Until then, in my experience, no one had requested
or hardly commented on “down there”. Though, I admit, I wouldn't want to go full Brazilian, as I use the curlies as a way to affirm my continuing practice of coloring my hair. The man that made the request is a decade younger, so I wondered if it
was generational or maybe cultural, he is not caucasion. A couple weeks before, I’d asked a friend closer to his
age about her experience with men’s preferences. I knew her response would be
biased by her feminist philosophy, but she commented that a bikini wax was for
her own sense of “upkeep” and her husband nor any other man before him made a
request for a full sweep. Ashley's explanation rang true.
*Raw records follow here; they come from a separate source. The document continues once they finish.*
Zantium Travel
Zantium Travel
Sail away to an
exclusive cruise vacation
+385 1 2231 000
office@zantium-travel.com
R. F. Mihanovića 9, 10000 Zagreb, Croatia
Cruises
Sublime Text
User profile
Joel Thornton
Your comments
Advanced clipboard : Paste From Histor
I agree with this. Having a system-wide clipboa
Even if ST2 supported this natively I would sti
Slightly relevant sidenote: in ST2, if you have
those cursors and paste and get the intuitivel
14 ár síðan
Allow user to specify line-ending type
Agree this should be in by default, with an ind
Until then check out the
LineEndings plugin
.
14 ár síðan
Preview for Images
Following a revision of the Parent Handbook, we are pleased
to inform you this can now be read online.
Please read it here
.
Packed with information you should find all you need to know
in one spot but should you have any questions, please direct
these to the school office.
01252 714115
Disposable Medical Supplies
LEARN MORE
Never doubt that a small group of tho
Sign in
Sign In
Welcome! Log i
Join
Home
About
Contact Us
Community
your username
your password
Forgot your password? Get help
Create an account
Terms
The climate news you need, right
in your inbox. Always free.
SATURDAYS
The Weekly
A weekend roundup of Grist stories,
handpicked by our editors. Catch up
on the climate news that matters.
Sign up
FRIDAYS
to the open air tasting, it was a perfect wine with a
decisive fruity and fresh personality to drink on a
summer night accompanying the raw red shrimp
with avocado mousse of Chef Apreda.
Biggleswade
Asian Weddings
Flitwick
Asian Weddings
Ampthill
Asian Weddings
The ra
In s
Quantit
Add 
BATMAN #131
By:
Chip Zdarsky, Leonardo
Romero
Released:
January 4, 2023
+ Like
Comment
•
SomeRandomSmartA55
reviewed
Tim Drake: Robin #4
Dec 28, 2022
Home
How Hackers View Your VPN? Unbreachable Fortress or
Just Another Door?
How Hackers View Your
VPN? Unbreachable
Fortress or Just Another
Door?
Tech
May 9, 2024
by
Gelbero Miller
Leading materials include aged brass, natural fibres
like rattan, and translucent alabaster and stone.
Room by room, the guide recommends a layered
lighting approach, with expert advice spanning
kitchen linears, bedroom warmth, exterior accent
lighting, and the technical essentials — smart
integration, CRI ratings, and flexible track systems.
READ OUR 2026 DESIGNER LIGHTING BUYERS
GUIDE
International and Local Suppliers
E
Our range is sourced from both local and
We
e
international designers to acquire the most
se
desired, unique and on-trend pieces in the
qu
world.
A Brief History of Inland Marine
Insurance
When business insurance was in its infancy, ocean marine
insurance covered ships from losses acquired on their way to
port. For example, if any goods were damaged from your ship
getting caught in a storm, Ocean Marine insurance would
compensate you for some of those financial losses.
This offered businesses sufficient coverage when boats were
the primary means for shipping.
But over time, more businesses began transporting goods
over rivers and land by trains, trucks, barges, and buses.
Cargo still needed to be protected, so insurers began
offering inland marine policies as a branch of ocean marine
…Reminding that I connect dots… this led me to
think about art of women. That same man asked about the shelf in my bathroom
with three pieces on it, a vase I bought in a gallery in Chicago with a nude
woman painted around it, a vignette of a brass sculpture of a bathing nude
woman, given to me years ago by a guest, amidst stones and shells I’ve found on
vacations since, and a bawdy, grey-scale, 1920s French postcard picturing the
backs of two women in short rompers with their derrieres hanging out and their
hands on each other’s cheeks. He inquired why I, a woman, would have other
women displayed. I told him to look
around, there are several pieces of art though out my place that depict women –
one reading a book that I bought in a gallery in Quebec in the nineties, one of
a Hispanic opera singer I bought in a gallery in El Paso in the eighties and
Changing woman… a gift from a dear friend, as I went navigated the earlier
years of my divorce and grew my business, and, a body-image collage, I made
myself from a size 14, bathing suit form I brought home from Costco one year.
The art I display, reflects who I am. My artist
friend Nancy wore a t-shirt that impressed a point in my brain, Real Art
Doesn’t Match Your Sofa. I don’t display art that matches anything for that
matter, but my tastes and interests. I am aware that I have spent many years of
my life hating my body. Media or maybe men’s view of women’s bodies have
dictated how I am supposed to look and, frankly, I’ve never felt like I
measured up. And, if anyone knows me, I am competitive and want to exceed
expectations, but in this case, I don’t even come close when someone else sets
the sites,, the objectives and the metrics.
Having art depicting women who look normal and
pleasing and by the way, may look a bit like me is life giving. It eliminates
the contradiction that plays on my self confidence. The postcard of the two
women speaks to something else in me, maybe a sense of my whole person who
loves other whole persons. I can’t look at my women friends (or men friends for that matter) and just see their
hearts and brains, the parts that particularly attract me. I see their whole
person, the vessels, as we used to say, of what contains their whole body-mind-spirit and attracts me
to them too.
Over the last year or two same sex marriage has pervaded the zeitgeist. Early on it was about the other, that self defined group of
gay and lesbians who saw a possibility of love with a larger world view.
It’s helped me see a larger world view for myself. It’s helped me realize that
I can explore a greater sense of the breadth and depth of me.
Since I was eleven, I’ve known that I have a strong
masculine aspect to my personality. In wanting to zip up a turquoise sheath
with six buttons aligned like tufts on a couch, down the front without help
from my grandma, I learned from her that no man would ever have me, if I didn’t
accept help. Last week on a date, a man asked me to stay in the car, while he
came around to open the door, fuck that, I pulled the handle. Running a
business for seventeen years took balls… in opening it, managing it and closing
it. I was grateful my feminine side allowed me to cry, through out. For the
greater part of my adult life, I’ve intentionally kept my hair short, make up
to a minimum and nails trimmed so I had time to do other stuff. I never bought
into the girly persona, though I know seduction. It comes in handy across the
continuum… women, men, business (what else is sales?) love and religion. I feel more whole, more engaged when I respond from my whole masculine to feminine continuum.
The moment she said it, I knew I didn't buy into Grandma's sense of being had by a man. The last couple years, have helped me be more open to
differences, to take the effort to be curious and interact rather than judge. Having art of nude
women in my bathroom says nothing more than I like the art.